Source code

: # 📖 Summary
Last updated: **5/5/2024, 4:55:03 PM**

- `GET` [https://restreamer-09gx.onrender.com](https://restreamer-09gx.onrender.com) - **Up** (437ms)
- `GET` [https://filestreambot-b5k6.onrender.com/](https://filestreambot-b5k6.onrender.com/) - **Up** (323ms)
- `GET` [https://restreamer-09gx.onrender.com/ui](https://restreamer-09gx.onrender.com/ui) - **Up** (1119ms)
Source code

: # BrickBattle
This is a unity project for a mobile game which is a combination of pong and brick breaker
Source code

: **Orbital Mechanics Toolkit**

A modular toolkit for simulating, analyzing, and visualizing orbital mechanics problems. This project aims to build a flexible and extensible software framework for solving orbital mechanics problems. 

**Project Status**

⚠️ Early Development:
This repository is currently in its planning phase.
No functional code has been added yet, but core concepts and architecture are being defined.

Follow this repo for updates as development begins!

•••

» Task prompt
Every record must appear in the answer exactly as it does above.

» Expected answer
Source code

: # 📖 Summary
Last updated: **5/5/2024, 4:55:03 PM**

- `GET` [https://restreamer-09gx.onrender.com](https://restreamer-09gx.onrender.com) - **Up** (437ms)
- `GET` [https://filestreambot-b5k6.onrender.com/](https://filestreambot-b5k6.onrender.com/) - **Up** (323ms)
- `GET` [https://restreamer-09gx.onrender.com/ui](https://restreamer-09gx.onrender.com/ui) - **Up** (1119ms)
Source code

: # BrickBattle
This is a unity project for a mobile game which is a combination of pong and brick breaker
Source code

: **Orbital Mechanics Toolkit**

A modular toolkit for simulating, analyzing, and visualizing orbital mechanics problems. This project aims to build a flexible and extensible software framework for solving orbital mechanics problems. 

**Project Status**

⚠️ Early Development:
This repository is currently in its planning phase.
No functional code has been added yet, but core concepts and architecture are being defined.

Follow this repo for updates as development begins!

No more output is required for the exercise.